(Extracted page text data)
>>
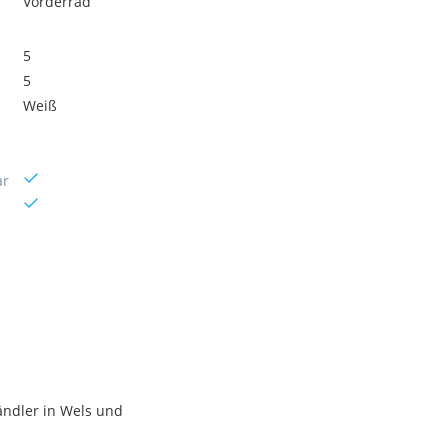
Vorderrad
5
5
Weiß
ar
ndler in Wels und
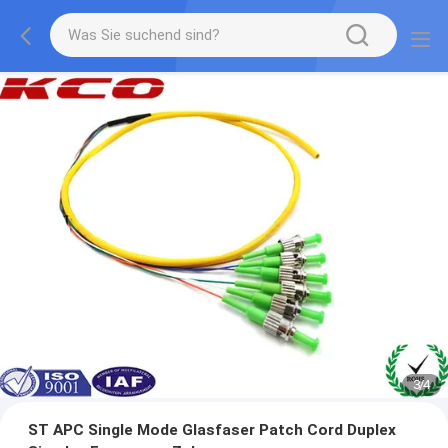
3
/
4
ST APC Single Mode Glasfaser Patch Cord Duplex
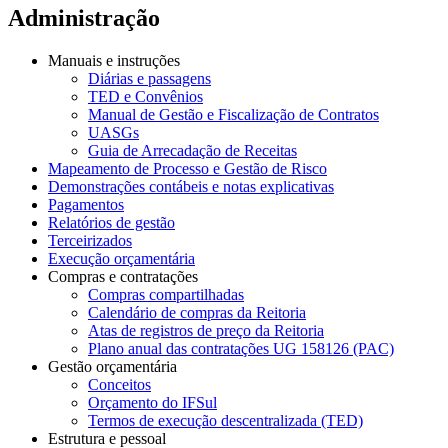
Administração
Manuais e instruções
Diárias e passagens
TED e Convênios
Manual de Gestão e Fiscalização de Contratos
UASGs
Guia de Arrecadação de Receitas
Mapeamento de Processo e Gestão de Risco
Demonstrações contábeis e notas explicativas
Pagamentos
Relatórios de gestão
Terceirizados
Execução orçamentária
Compras e contratações
Compras compartilhadas
Calendário de compras da Reitoria
Atas de registros de preço da Reitoria
Plano anual das contratações UG 158126 (PAC)
Gestão orçamentária
Conceitos
Orçamento do IFSul
Termos de execução descentralizada (TED)
Estrutura e pessoal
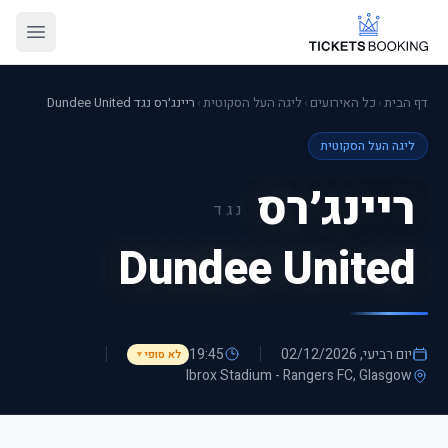
דף הבית
›
כל האירועים
›
ליגה העל הסקוטית
›
ריינג׳רס נגד Dundee United
ליגה העל הסקוטית
ריינג׳רס
נגד
Dundee United
יום רביעי, 02/12/2026
19:45
לא סופי
▼
Ibrox Stadium - Rangers FC
, Glasgow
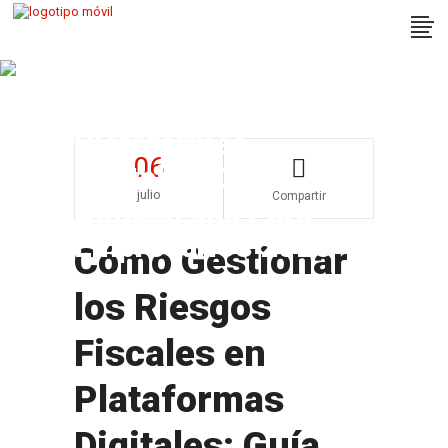
Cómo Gestionar Los
Riesgos Fiscales En
Plataformas
06
Digitales: Guía
julio
Compartir
Actualizada Para
Empresarios 2026
Cómo Gestionar
los Riesgos
Fiscales en
Plataformas
Digitales: Guía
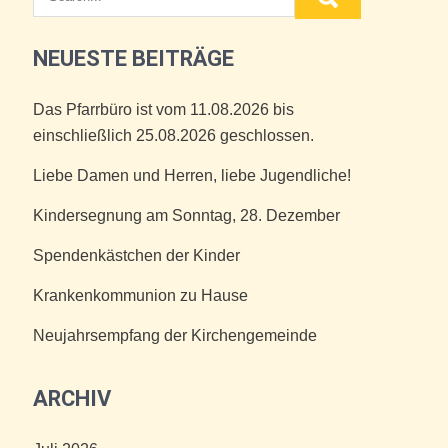
NEUESTE BEITRÄGE
Das Pfarrbüro ist vom 11.08.2026 bis
einschließlich 25.08.2026 geschlossen.
Liebe Damen und Herren, liebe Jugendliche!
Kindersegnung am Sonntag, 28. Dezember
Spendenkästchen der Kinder
Krankenkommunion zu Hause
Neujahrsempfang der Kirchengemeinde
ARCHIV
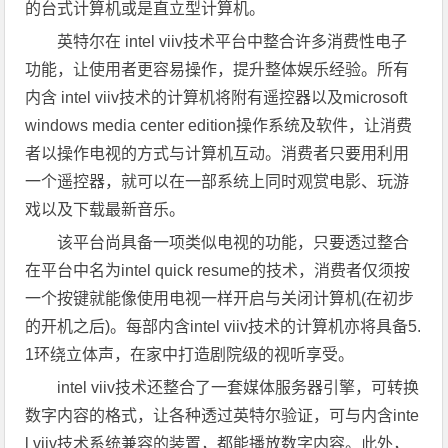
的台式计算机或是直立型计算机。
英特尔在 intel viiv技术平台中整合许多消费性电子
功能，让使用者更容易操作，提升整体娱乐经验。所有
内含 intel viiv技术的计算机将附有遥控器以及microsoft
windows media center edition操作系统及软件，让消费
者以操作电视的方式与计算机互动。消费者只要用利用
一个遥控器，就可以在一部系统上同时观赏电影、玩游
戏以及下载最新音乐。
该平台尚具备一项类似电视的功能，只要透过整合
在平台中名为intel quick resume的技术，消费者仅须按
一个按键就能像使用电视一样开启与关闭计算机(在初步
的开机之后)。每部内含intel viiv技术的计算机亦将具备5.
1环绕立体声，在家中打造剧院级的视听享受。
intel viiv技术还整合了一套媒体服务器引擎，可转换
数字内容的格式，让各种透过英特尔验证，可与内含inte
l viiv技术系统兼容的装置，都能播放数字内容。此外，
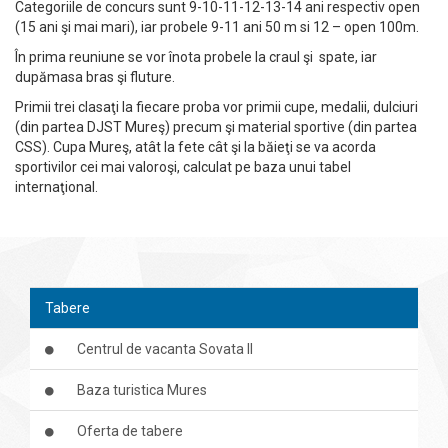
Categoriile de concurs sunt 9-10-11-12-13-14 ani respectiv open
(15 ani şi mai mari), iar probele 9-11 ani 50 m si 12 – open 100m.
În prima reuniune se vor înota probele la craul şi spate, iar
dupămasa bras şi fluture.
Primii trei clasaţi la fiecare proba vor primii cupe, medalii, dulciuri
(din partea DJST Mureş) precum şi material sportive (din partea
CSS). Cupa Mureş, atât la fete cât şi la băieţi se va acorda
sportivilor cei mai valoroşi, calculat pe baza unui tabel
internaţional.
Tabere
Centrul de vacanta Sovata II
Baza turistica Mures
Oferta de tabere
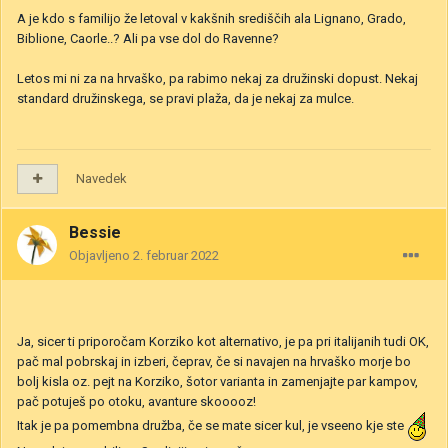
A je kdo s familijo že letoval v kakšnih središčih ala Lignano, Grado,
Biblione, Caorle..? Ali pa vse dol do Ravenne?
Letos mi ni za na hrvaško, pa rabimo nekaj za družinski dopust. Nekaj
standard družinskega, se pravi plaža, da je nekaj za mulce.
Navedek
Bessie
Objavljeno
2. februar 2022
Ja, sicer ti priporočam Korziko kot alternativo, je pa pri italijanih tudi OK,
pač mal pobrskaj in izberi, čeprav, če si navajen na hrvaško morje bo
bolj kisla oz. pejt na Korziko, šotor varianta in zamenjajte par kampov,
pač potuješ po otoku, avanture skooooz!
Itak je pa pomembna družba, če se mate sicer kul, je vseeno kje ste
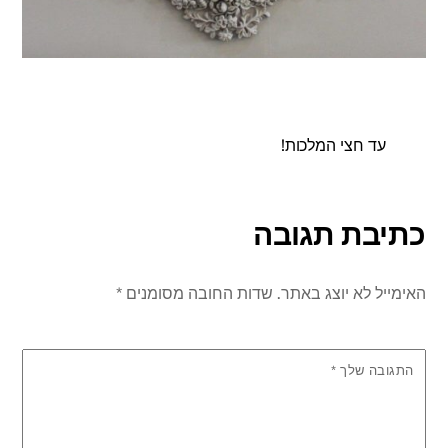
עד חצי המלכות!
כתיבת תגובה
האימייל לא יוצג באתר.
שדות החובה מסומנים
*
התגובה שלך
*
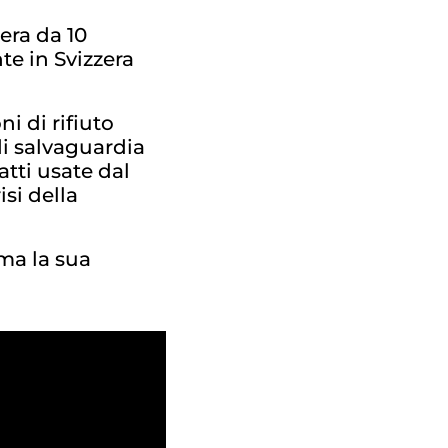
era da 10
te in Svizzera
i di rifiuto
i salvaguardia
tti usate dal
isi della
 ma la sua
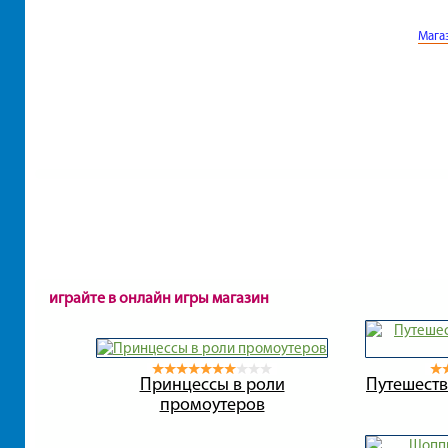
Мага
играйте в онлайн игры магазин
Принцессы в роли
Путешеств
промоутеров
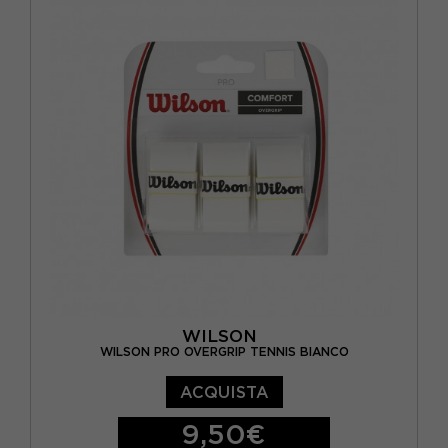
WILSON
WILSON PRO OVERGRIP TENNIS BIANCO
ACQUISTA
9,50€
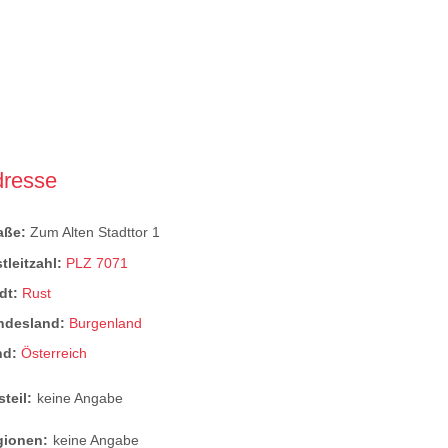
dresse
raße:
Zum Alten Stadttor 1
tleitzahl:
PLZ 7071
dt:
Rust
ndesland:
Burgenland
nd:
Österreich
steil:
keine Angabe
gionen:
keine Angabe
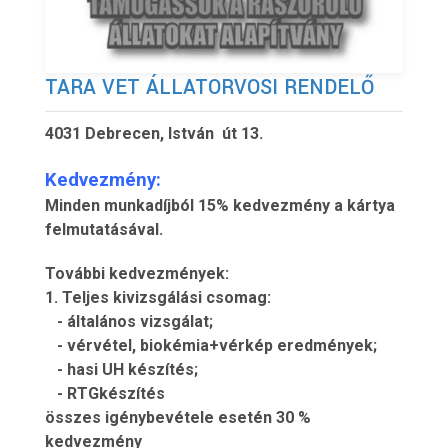
TARA VET ÁLLATORVOSI RENDELŐ
4031 Debrecen, István út 13.
Kedvezmény:
Minden munkadíjból 15% kedvezmény a kártya
felmutatásával.
További kedvezmények:
1. Teljes kivizsgálási csomag:
- általános vizsgálat;
- vérvétel, biokémia+vérkép eredmények;
- hasi UH készítés;
- RTGkészítés
összes igénybevétele esetén 30 %
kedvezmény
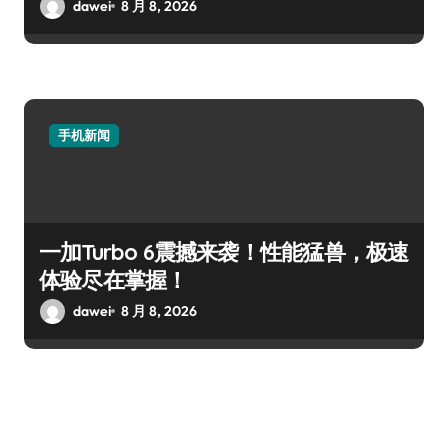
dawei
8 月 8, 2026
手机新闻
一加Turbo 6震撼来袭！性能猛兽，极速
体验尽在掌握！
dawei
8 月 8, 2026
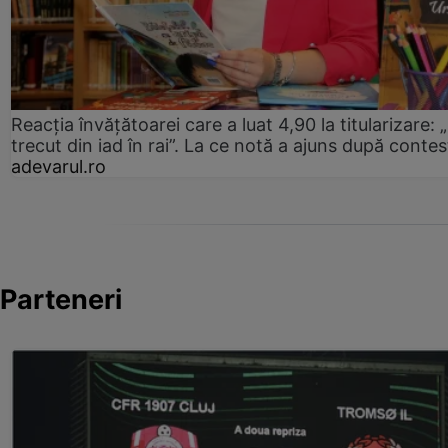
Reacția învățătoarei care a luat 4,90 la titularizare:
trecut din iad în rai”. La ce notă a ajuns după contes
adevarul.ro
Parteneri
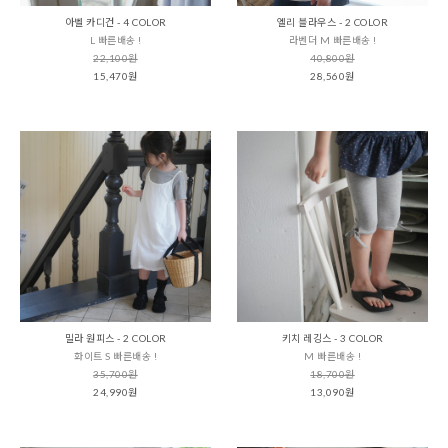
아벨 카디건 - 4 COLOR
엘리 블라우스 - 2 COLOR
L 빠른배송 !
라벤더 M 빠른배송 !
22,100원
40,800원
15,470원
28,560원
밀라 원피스 - 2 COLOR
키치 레깅스 - 3 COLOR
화이트 S 빠른배송 !
M 빠른배송 !
35,700원
18,700원
24,990원
13,090원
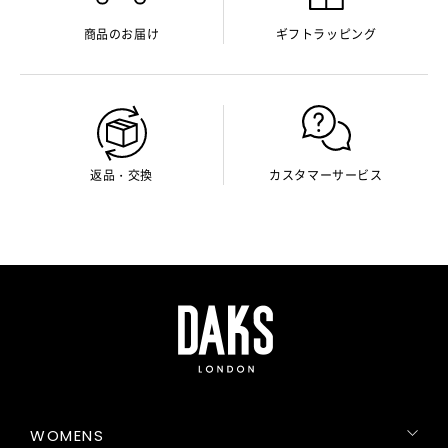
商品のお届け
ギフトラッピング
返品・交換
カスタマーサービス
WOMENS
<<
Without the pictures, restate each entry exactly.

▶ Task solution
Vorderrad
5
5
Weiß
ar
ndler in Wels und
3
/
4
ST APC Single Mode Glasfaser Patch Cord Duplex
Administração
Manuais e instruções
Diárias e passagens
TED e Convênios
Manual de Gestão e Fiscalização de Contratos
UASGs
Guia de Arrecadação de Receitas
Mapeamento de Processo e Gestão de Risco
Demonstrações contábeis e notas explicativas
Pagamentos
Relatórios de gestão
Terceirizados
Execução orçamentária
Compras e contratações
Compras compartilhadas
Calendário de compras da Reitoria
Atas de registros de preço da Reitoria
Plano anual das contratações UG 158126 (PAC)
Gestão orçamentária
Conceitos
Orçamento do IFSul
Termos de execução descentralizada (TED)
Estrutura e pessoal
דף הבית
›
כל האירועים
›
ליגה העל הסקוטית
›
ריינג׳רס נגד Dundee United
ליגה העל הסקוטית
ריינג׳רס
נגד
Dundee United
יום רביעי, 02/12/2026
19:45
לא סופי
▼
Ibrox Stadium - Rangers FC
, Glasgow
Cómo Gestionar Los
Riesgos Fiscales En
Plataformas
06
Digitales: Guía
julio
Compartir
Actualizada Para
Empresarios 2026
Cómo Gestionar
los Riesgos
Fiscales en
Plataformas
Digitales: Guía
NEUESTE BEITRÄGE
Das Pfarrbüro ist vom 11.08.2026 bis
einschließlich 25.08.2026 geschlossen.
Liebe Damen und Herren, liebe Jugendliche!
Kindersegnung am Sonntag, 28. Dezember
Spendenkästchen der Kinder
Krankenkommunion zu Hause
Neujahrsempfang der Kirchengemeinde
ARCHIV
的台式计算机或是直立型计算机。
英特尔在 intel viiv技术平台中整合许多消费性电子
功能，让使用者更容易操作，提升整体娱乐经验。所有
内含 intel viiv技术的计算机将附有遥控器以及microsoft
windows media center edition操作系统及软件，让消费
者以操作电视的方式与计算机互动。消费者只要用利用
一个遥控器，就可以在一部系统上同时观赏电影、玩游
戏以及下载最新音乐。
该平台尚具备一项类似电视的功能，只要透过整合
在平台中名为intel quick resume的技术，消费者仅须按
一个按键就能像使用电视一样开启与关闭计算机(在初步
的开机之后)。每部内含intel viiv技术的计算机亦将具备5.
1环绕立体声，在家中打造剧院级的视听享受。
intel viiv技术还整合了一套媒体服务器引擎，可转换
数字内容的格式，让各种透过英特尔验证，可与内含inte
l viiv技术系统兼容的装置，都能播放数字内容。此外，
Categoriile de concurs sunt 9-10-11-12-13-14 ani respectiv open
(15 ani şi mai mari), iar probele 9-11 ani 50 m si 12 – open 100m.
În prima reuniune se vor înota probele la craul şi spate, iar
dupămasa bras şi fluture.
Primii trei clasaţi la fiecare proba vor primii cupe, medalii, dulciuri
(din partea DJST Mureş) precum şi material sportive (din partea
CSS). Cupa Mureş, atât la fete cât şi la băieţi se va acorda
sportivilor cei mai valoroşi, calculat pe baza unui tabel
internaţional.
Tabere
Centrul de vacanta Sovata II
Baza turistica Mures
Oferta de tabere
A je kdo s familijo že letoval v kakšnih središčih ala Lignano, Grado,
Biblione, Caorle..? Ali pa vse dol do Ravenne?
Letos mi ni za na hrvaško, pa rabimo nekaj za družinski dopust. Nekaj
standard družinskega, se pravi plaža, da je nekaj za mulce.
Navedek
Bessie
Objavljeno
2. februar 2022
Ja, sicer ti priporočam Korziko kot alternativo, je pa pri italijanih tudi OK,
pač mal pobrskaj in izberi, čeprav, če si navajen na hrvaško morje bo
bolj kisla oz. pejt na Korziko, šotor varianta in zamenjajte par kampov,
pač potuješ po otoku, avanture skooooz!
Itak je pa pomembna družba, če se mate sicer kul, je vseeno kje ste
עד חצי המלכות!
כתיבת תגובה
האימייל לא יוצג באתר.
שדות החובה מסומנים
*
התגובה שלך
*
era da 10
te in Svizzera
i di rifiuto
i salvaguardia
tti usate dal
isi della
 ma la sua
Мага
играйте в онлайн игры магазин
Принцессы в роли
Путешеств
промоутеров
WILSON
WILSON PRO OVERGRIP TENNIS BIANCO
ACQUISTA
9,50€
dresse
raße:
Zum Alten Stadttor 1
tleitzahl:
PLZ 7071
dt:
Rust
ndesland:
Burgenland
nd:
Österreich
steil:
keine Angabe
gionen:
keine Angabe
TARA VET ÁLLATORVOSI RENDELŐ
4031 Debrecen, István út 13.
Kedvezmény:
Minden munkadíjból 15% kedvezmény a kártya
felmutatásával.
További kedvezmények:
1. Teljes kivizsgálási csomag:
- általános vizsgálat;
- vérvétel, biokémia+vérkép eredmények;
- hasi UH készítés;
- RTGkészítés
összes igénybevétele esetén 30 %
kedvezmény
dawei
8 月 8, 2026
手机新闻
一加Turbo 6震撼来袭！性能猛兽，极速
体验尽在掌握！
dawei
8 月 8, 2026
Reacția învățătoarei care a luat 4,90 la titularizare:
trecut din iad în rai”. La ce notă a ajuns după contes
adevarul.ro
Parteneri
아벨 카디건 - 4 COLOR
엘리 블라우스 - 2 COLOR
L 빠른배송 !
라벤더 M 빠른배송 !
22,100원
40,800원
15,470원
28,560원
밀라 원피스 - 2 COLOR
키치 레깅스 - 3 COLOR
화이트 S 빠른배송 !
M 빠른배송 !
35,700원
18,700원
24,990원
13,090원
商品のお届け
ギフトラッピング
返品・交換
カスタマーサービス
WOMENS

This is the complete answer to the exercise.